Pattern signal: Hash Map
"abcd" "cdab" 2
"aabbcc" "bbaacc" 3
"aabbcc" "bbaacc" 2
Source-backed implementations are provided below for direct study and interview prep.
// Accepted solution for LeetCode #3365: Rearrange K Substrings to Form Target String
class Solution {
public boolean isPossibleToRearrange(String s, String t, int k) {
Map<String, Integer> cnt = new HashMap<>(k);
int n = s.length();
int m = n / k;
for (int i = 0; i < n; i += m) {
cnt.merge(s.substring(i, i + m), 1, Integer::sum);
cnt.merge(t.substring(i, i + m), -1, Integer::sum);
}
for (int v : cnt.values()) {
if (v != 0) {
return false;
}
}
return true;
}
}
// Accepted solution for LeetCode #3365: Rearrange K Substrings to Form Target String
func isPossibleToRearrange(s string, t string, k int) bool {
n := len(s)
m := n / k
cnt := map[string]int{}
for i := 0; i < n; i += m {
cnt[s[i:i+m]]++
cnt[t[i:i+m]]--
}
for _, v := range cnt {
if v != 0 {
return false
}
}
return true
}
# Accepted solution for LeetCode #3365: Rearrange K Substrings to Form Target String
class Solution:
def isPossibleToRearrange(self, s: str, t: str, k: int) -> bool:
cnt = Counter()
n = len(s)
m = n // k
for i in range(0, n, m):
cnt[s[i : i + m]] += 1
cnt[t[i : i + m]] -= 1
return all(v == 0 for v in cnt.values())
// Accepted solution for LeetCode #3365: Rearrange K Substrings to Form Target String
// Rust example auto-generated from java reference.
// Replace the signature and local types with the exact LeetCode harness for this problem.
impl Solution {
pub fn rust_example() {
// Port the logic from the reference block below.
}
}
// Reference (java):
// // Accepted solution for LeetCode #3365: Rearrange K Substrings to Form Target String
// class Solution {
// public boolean isPossibleToRearrange(String s, String t, int k) {
// Map<String, Integer> cnt = new HashMap<>(k);
// int n = s.length();
// int m = n / k;
// for (int i = 0; i < n; i += m) {
// cnt.merge(s.substring(i, i + m), 1, Integer::sum);
// cnt.merge(t.substring(i, i + m), -1, Integer::sum);
// }
// for (int v : cnt.values()) {
// if (v != 0) {
// return false;
// }
// }
// return true;
// }
// }
// Accepted solution for LeetCode #3365: Rearrange K Substrings to Form Target String
function isPossibleToRearrange(s: string, t: string, k: number): boolean {
const cnt: Record<string, number> = {};
const n = s.length;
const m = Math.floor(n / k);
for (let i = 0; i < n; i += m) {
const a = s.slice(i, i + m);
cnt[a] = (cnt[a] || 0) + 1;
const b = t.slice(i, i + m);
cnt[b] = (cnt[b] || 0) - 1;
}
return Object.values(cnt).every(x => x === 0);
}
Use this to step through a reusable interview workflow for this problem.
For each element, scan the rest of the array looking for a match.

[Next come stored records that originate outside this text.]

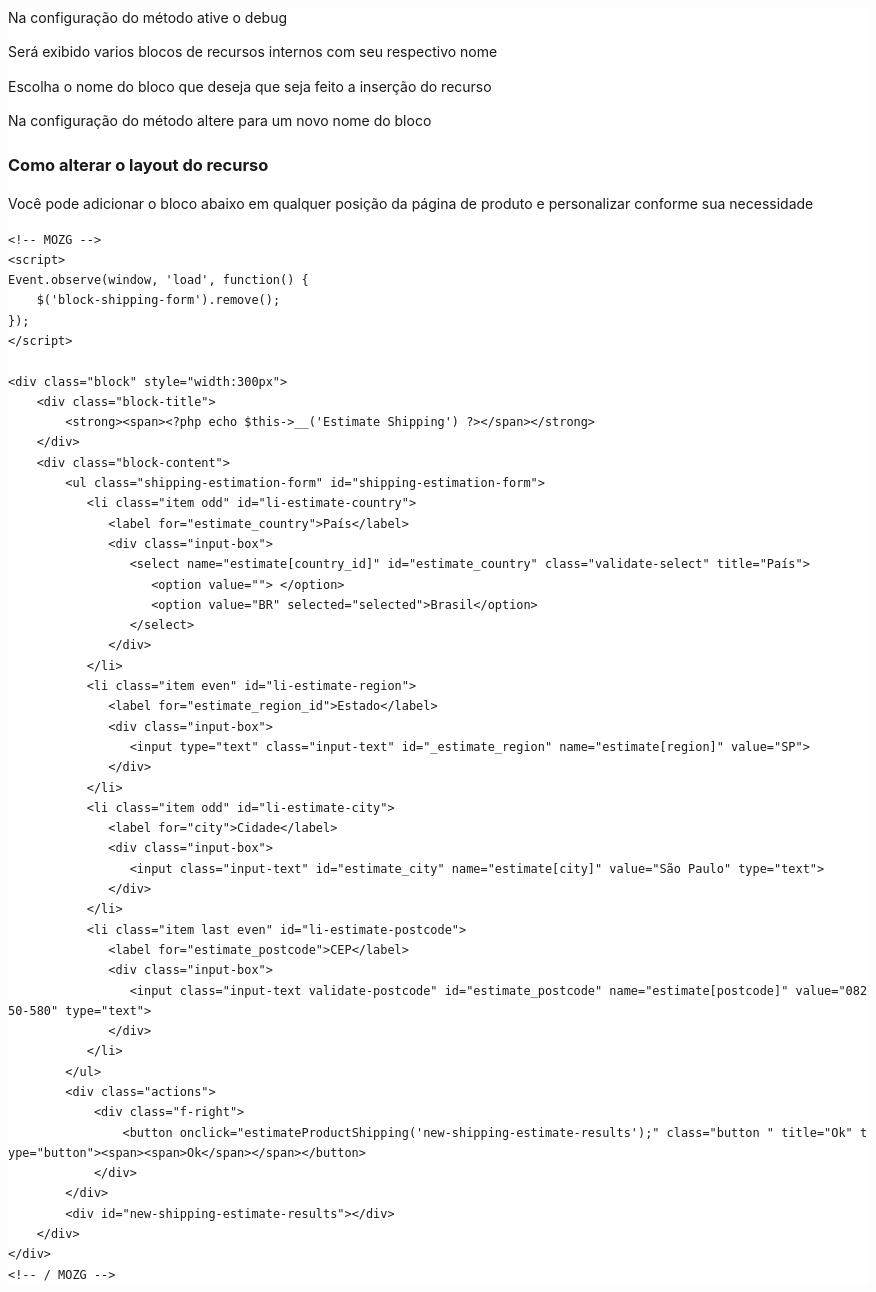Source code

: Na configuração do método ative o debug

Será exibido varios blocos de recursos internos com seu respectivo nome

Escolha o nome do bloco que deseja que seja feito a inserção do recurso

Na configuração do método altere para um novo nome do bloco

### Como alterar o layout do recurso

Você pode adicionar o bloco abaixo em qualquer posição da página de produto e personalizar conforme sua necessidade

	<!-- MOZG -->
	<script>
	Event.observe(window, 'load', function() {
	    $('block-shipping-form').remove();
	});
	</script>

	<div class="block" style="width:300px">
	    <div class="block-title">
	        <strong><span><?php echo $this->__('Estimate Shipping') ?></span></strong>
	    </div>
	    <div class="block-content">
	        <ul class="shipping-estimation-form" id="shipping-estimation-form">
	           <li class="item odd" id="li-estimate-country">
	              <label for="estimate_country">País</label>
	              <div class="input-box">
	                 <select name="estimate[country_id]" id="estimate_country" class="validate-select" title="País">
	                    <option value=""> </option>
	                    <option value="BR" selected="selected">Brasil</option>
	                 </select>
	              </div>
	           </li>
	           <li class="item even" id="li-estimate-region">
	              <label for="estimate_region_id">Estado</label>
	              <div class="input-box">
	                 <input type="text" class="input-text" id="_estimate_region" name="estimate[region]" value="SP">
	              </div>
	           </li>
	           <li class="item odd" id="li-estimate-city">
	              <label for="city">Cidade</label>
	              <div class="input-box">
	                 <input class="input-text" id="estimate_city" name="estimate[city]" value="São Paulo" type="text">
	              </div>
	           </li>
	           <li class="item last even" id="li-estimate-postcode">
	              <label for="estimate_postcode">CEP</label>
	              <div class="input-box">
	                 <input class="input-text validate-postcode" id="estimate_postcode" name="estimate[postcode]" value="08250-580" type="text">
	              </div>
	           </li>
	        </ul>
	        <div class="actions">
	            <div class="f-right">
	                <button onclick="estimateProductShipping('new-shipping-estimate-results');" class="button " title="Ok" type="button"><span><span>Ok</span></span></button>
	            </div>
	        </div>
	        <div id="new-shipping-estimate-results"></div>
	    </div>
	</div>
	<!-- / MOZG -->


[checkmark]: https://raw.githubusercontent.com/mozgbrasil/mozgbrasil.github.io/master/assets/images/logos/logo_32_32.png "MOZG"
[requerimentos]: http://mozgbrasil.github.io/requerimentos/
[tickets]: https://cerebrum.freshdesk.com/support/tickets/new
[preco]: http://www.cerebrum.com.br/preco/
[getcomposer]: https://getcomposer.org/
[uninstall-mods]: https://getcomposer.org/doc/03-cli.md#remove
[artigo-composer]: http://mozg.com.br/ubuntu/composer
[ioncube-loader]: http://www.ioncube.com/loaders.php
[acordo]: http://mozg.com.br/acordo-licenca-usuario-final/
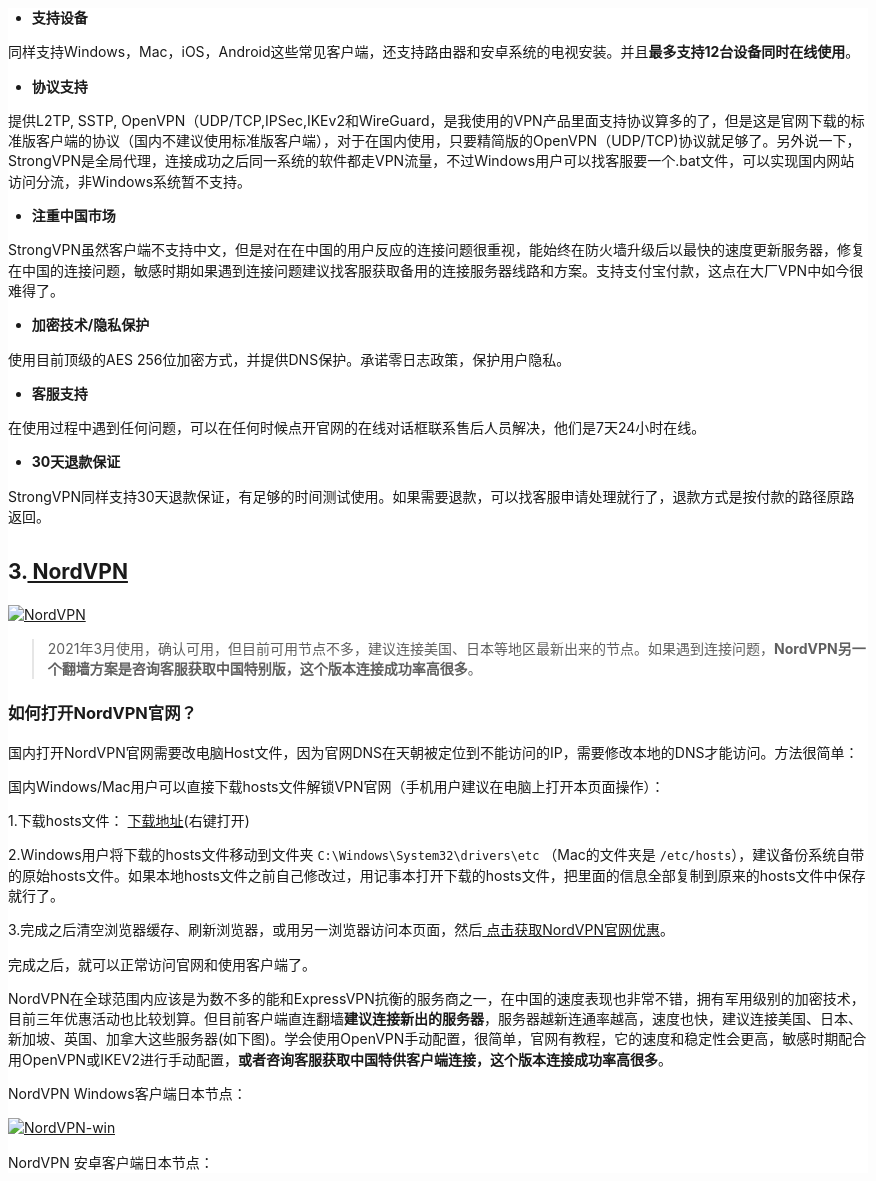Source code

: - **支持设备**

同样支持Windows，Mac，iOS，Android这些常见客户端，还支持路由器和安卓系统的电视安装。并且**最多支持12台设备同时在线使用**。

- **协议支持**

提供L2TP, SSTP, OpenVPN（UDP/TCP,IPSec,IKEv2和WireGuard，是我使用的VPN产品里面支持协议算多的了，但是这是官网下载的标准版客户端的协议（国内不建议使用标准版客户端），对于在国内使用，只要精简版的OpenVPN（UDP/TCP)协议就足够了。另外说一下，StrongVPN是全局代理，连接成功之后同一系统的软件都走VPN流量，不过Windows用户可以找客服要一个.bat文件，可以实现国内网站访问分流，非Windows系统暂不支持。

- **注重中国市场**

StrongVPN虽然客户端不支持中文，但是对在在中国的用户反应的连接问题很重视，能始终在防火墙升级后以最快的速度更新服务器，修复在中国的连接问题，敏感时期如果遇到连接问题建议找客服获取备用的连接服务器线路和方案。支持支付宝付款，这点在大厂VPN中如今很难得了。

- **加密技术/隐私保护**

使用目前顶级的AES 256位加密方式，并提供DNS保护。承诺零日志政策，保护用户隐私。

- **客服支持**

在使用过程中遇到任何问题，可以在任何时候点开官网的在线对话框联系售后人员解决，他们是7天24小时在线。

- **30天退款保证**

StrongVPN同样支持30天退款保证，有足够的时间测试使用。如果需要退款，可以找客服申请处理就行了，退款方式是按付款的路径原路返回。


## 3.<a rel="nofollow noopener" href="https://linkv.org/nord/" target="_blank"> NordVPN</a>

[![NordVPN](https://www.safewebcn.com/img/nord-min.png)](#3-nordvpn)

>2021年3月使用，确认可用，但目前可用节点不多，建议连接美国、日本等地区最新出来的节点。如果遇到连接问题，**NordVPN另一个翻墙方案是咨询客服获取中国特别版，这个版本连接成功率高很多**。

### 如何打开NordVPN官网？

国内打开NordVPN官网需要改电脑Host文件，因为官网DNS在天朝被定位到不能访问的IP，需要修改本地的DNS才能访问。方法很简单：

国内Windows/Mac用户可以直接下载hosts文件解锁VPN官网（手机用户建议在电脑上打开本页面操作）：

1.下载hosts文件： <a rel="nofollow noopener" href="http://linkv.org/download/hosts" target="_blank"> 下载地址</a>(右键打开)

2.Windows用户将下载的hosts文件移动到文件夹 `C:\Windows\System32\drivers\etc` （Mac的文件夹是 `/etc/hosts`），建议备份系统自带的原始hosts文件。如果本地hosts文件之前自己修改过，用记事本打开下载的hosts文件，把里面的信息全部复制到原来的hosts文件中保存就行了。

3.完成之后清空浏览器缓存、刷新浏览器，或用另一浏览器访问本页面，然后<a rel="nofollow noopener" href="http://linkv.org/nord" target="_blank"> 点击获取NordVPN官网优惠</a>。

完成之后，就可以正常访问官网和使用客户端了。

NordVPN在全球范围内应该是为数不多的能和ExpressVPN抗衡的服务商之一，在中国的速度表现也非常不错，拥有军用级别的加密技术，目前三年优惠活动也比较划算。但目前客户端直连翻墙**建议连接新出的服务器**，服务器越新连通率越高，速度也快，建议连接美国、日本、新加坡、英国、加拿大这些服务器(如下图)。学会使用OpenVPN手动配置，很简单，官网有教程，它的速度和稳定性会更高，敏感时期配合用OpenVPN或IKEV2进行手动配置，**或者咨询客服获取中国特供客户端连接，这个版本连接成功率高很多**。

NordVPN Windows客户端日本节点：

[![NordVPN-win](https://www.safewebcn.com/img/nord-win.png)](#3-nordvpn)

NordVPN 安卓客户端日本节点：
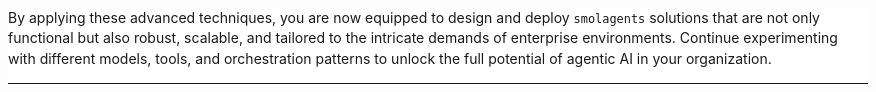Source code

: By applying these advanced techniques, you are now equipped to design and deploy `smolagents` solutions that are not only functional but also robust, scalable, and tailored to the intricate demands of enterprise environments. Continue experimenting with different models, tools, and orchestration patterns to unlock the full potential of agentic AI in your organization.

---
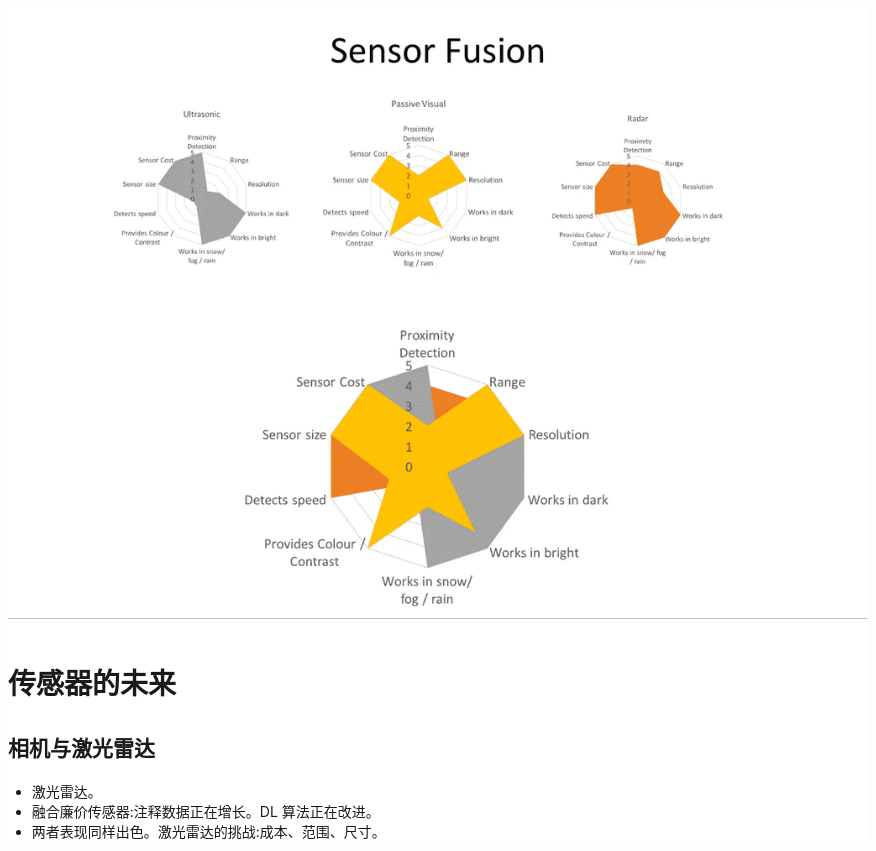 ![](img/eba61e1a2cea9f64cdf9aee00b166570.png)

# 传感器的未来

## 相机与激光雷达

*   激光雷达。
*   融合廉价传感器:注释数据正在增长。DL 算法正在改进。
*   两者表现同样出色。激光雷达的挑战:成本、范围、尺寸。
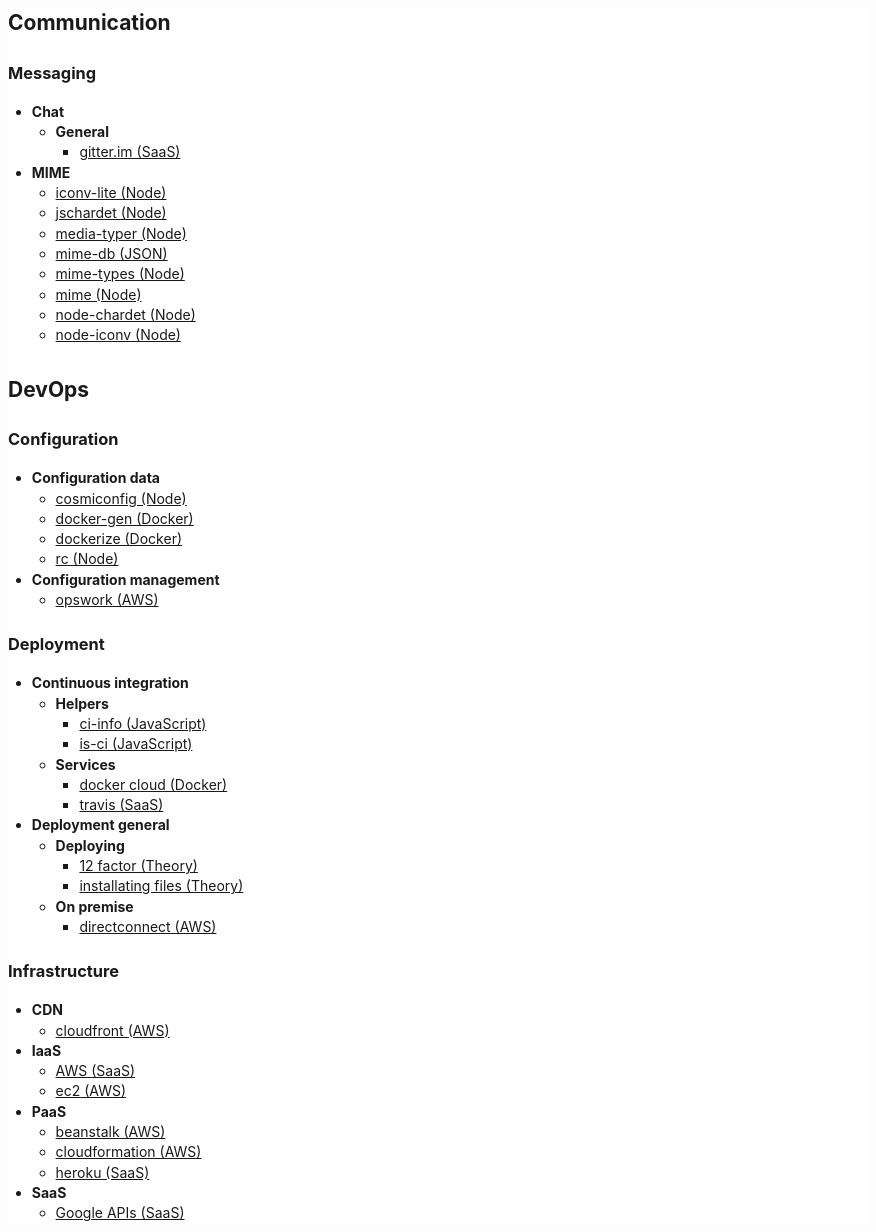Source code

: ## Communication

### Messaging

- __Chat__
  - __General__
    - [gitter.im (SaaS)](Communication/Messaging/Chat/General/gitter.im.saas.txt)
- __MIME__
  - [iconv-lite (Node)](Communication/Messaging/MIME/iconv-lite.node.txt)
  - [jschardet (Node)](Communication/Messaging/MIME/jschardet.node.txt)
  - [media-typer (Node)](Communication/Messaging/MIME/media-typer.node.txt)
  - [mime-db (JSON)](Communication/Messaging/MIME/mime-db.json.txt)
  - [mime-types (Node)](Communication/Messaging/MIME/mime-types.node.txt)
  - [mime (Node)](Communication/Messaging/MIME/mime.node.txt)
  - [node-chardet (Node)](Communication/Messaging/MIME/node-chardet.node.txt)
  - [node-iconv (Node)](Communication/Messaging/MIME/node-iconv.node.txt)

## DevOps

### Configuration

- __Configuration data__
  - [cosmiconfig (Node)](DevOps/Configuration/Configuration_data/cosmiconfig.node.txt)
  - [docker-gen (Docker)](DevOps/Configuration/Configuration_data/docker-gen.docker.txt)
  - [dockerize (Docker)](DevOps/Configuration/Configuration_data/dockerize.docker.txt)
  - [rc (Node)](DevOps/Configuration/Configuration_data/rc.node.txt)
- __Configuration management__
  - [opswork (AWS)](DevOps/Configuration/Configuration_management/opswork.aws.txt)

### Deployment

- __Continuous integration__
  - __Helpers__
    - [ci-info (JavaScript)](DevOps/Deployment/Continuous_integration/Helpers/ci-info.javascript.txt)
    - [is-ci (JavaScript)](DevOps/Deployment/Continuous_integration/Helpers/is-ci.javascript.txt)
  - __Services__
    - [docker cloud (Docker)](DevOps/Deployment/Continuous_integration/Services/docker_cloud.docker.txt)
    - [travis (SaaS)](DevOps/Deployment/Continuous_integration/Services/travis.saas.txt)
- __Deployment general__
  - __Deploying__
    - [12 factor (Theory)](DevOps/Deployment/Deployment_general/Deploying/12_factor.theory.txt)
    - [installating files (Theory)](DevOps/Deployment/Deployment_general/Deploying/installating_files.theory.txt)
  - __On premise__
    - [directconnect (AWS)](DevOps/Deployment/Deployment_general/On_premise/directconnect.aws.txt)

### Infrastructure

- __CDN__
  - [cloudfront (AWS)](DevOps/Infrastructure/CDN/cloudfront.aws.txt)
- __IaaS__
  - [AWS (SaaS)](DevOps/Infrastructure/IaaS/AWS.saas.txt)
  - [ec2 (AWS)](DevOps/Infrastructure/IaaS/ec2.aws.txt)
- __PaaS__
  - [beanstalk (AWS)](DevOps/Infrastructure/PaaS/beanstalk.aws.txt)
  - [cloudformation (AWS)](DevOps/Infrastructure/PaaS/cloudformation.aws.txt)
  - [heroku (SaaS)](DevOps/Infrastructure/PaaS/heroku.saas.txt)
- __SaaS__
  - [Google APIs (SaaS)](DevOps/Infrastructure/SaaS/Google_APIs.saas.txt)
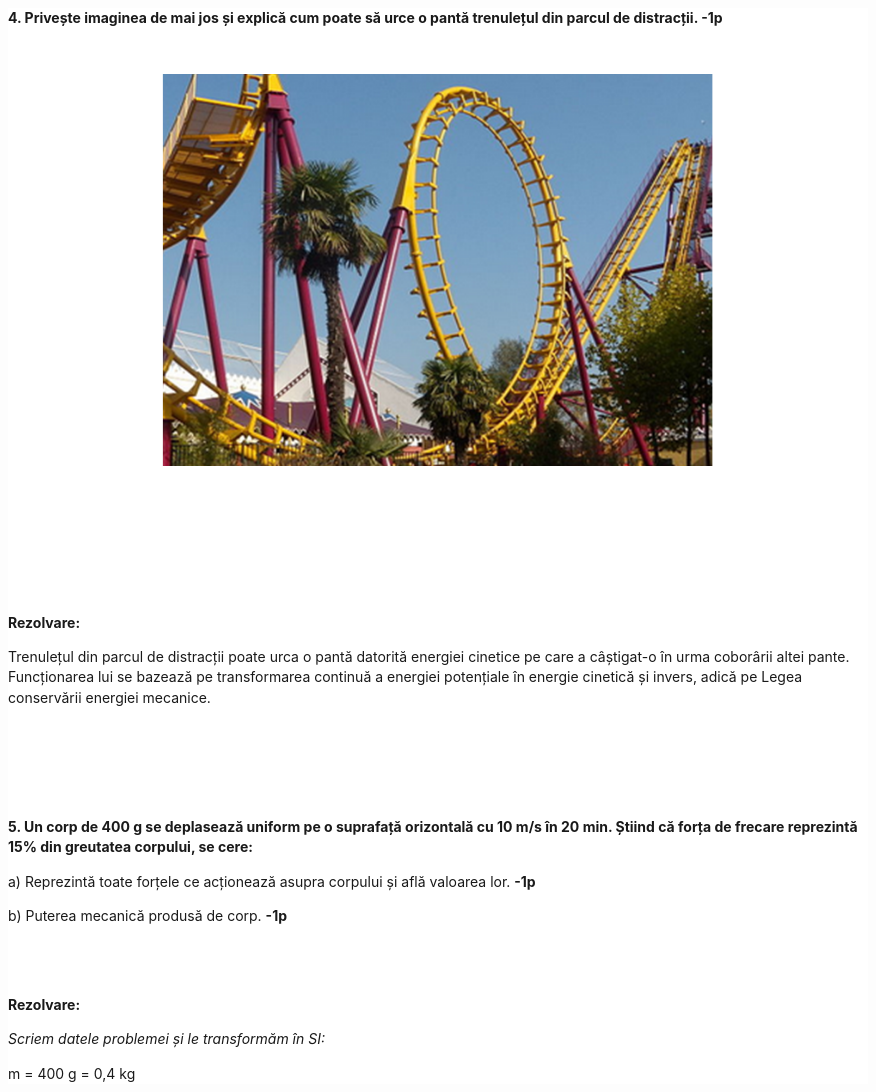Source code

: 

**4. Privește imaginea de mai jos și explică cum poate să urce o pantă trenulețul din parcul de distracții. -1p**


<Img className="img-responsive4" src="fizica/clasa9/capitolul1/I-3-1-modele-de-teste-initiale-poza1-parc-distractii-montaigne-russe_vers4.png" width="1000" height="456" />

<br></br>
<br></br>


**Rezolvare:**


Trenulețul din parcul de distracții poate urca o pantă datorită energiei cinetice pe care a câștigat-o în urma coborârii altei pante. Funcționarea lui se bazează pe transformarea continuă a energiei potențiale în energie cinetică și invers, adică pe Legea conservării energiei mecanice.

<br></br>
<br></br>




**5. Un corp de 400 g se deplasează uniform pe o suprafață orizontală cu 10 m/s în 20 min. Știind că forța de frecare reprezintă 15% din greutatea corpului, se cere:**

a)	Reprezintă toate forțele ce acționează asupra corpului și află valoarea lor. **-1p**

b)	Puterea mecanică produsă de corp. **-1p**


<br></br>

**Rezolvare:**

_Scriem datele problemei și le transformăm în SI:_

m = 400 g = 0,4 kg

Two nested loops give n × (n−1)/2 comparisons = O(n²). No extra space since we only use loop indices.
One pass through the input, performing O(1) hash map lookups and insertions at each step. The hash map may store up to n entries in the worst case. This is the classic space-for-time tradeoff: O(n) extra memory eliminates an inner loop.
Review these before coding to avoid predictable interview regressions.
Wrong move: Zero-count keys stay in map and break distinct/count constraints.
Usually fails on: Window/map size checks are consistently off by one.
Fix: Delete keys when count reaches zero.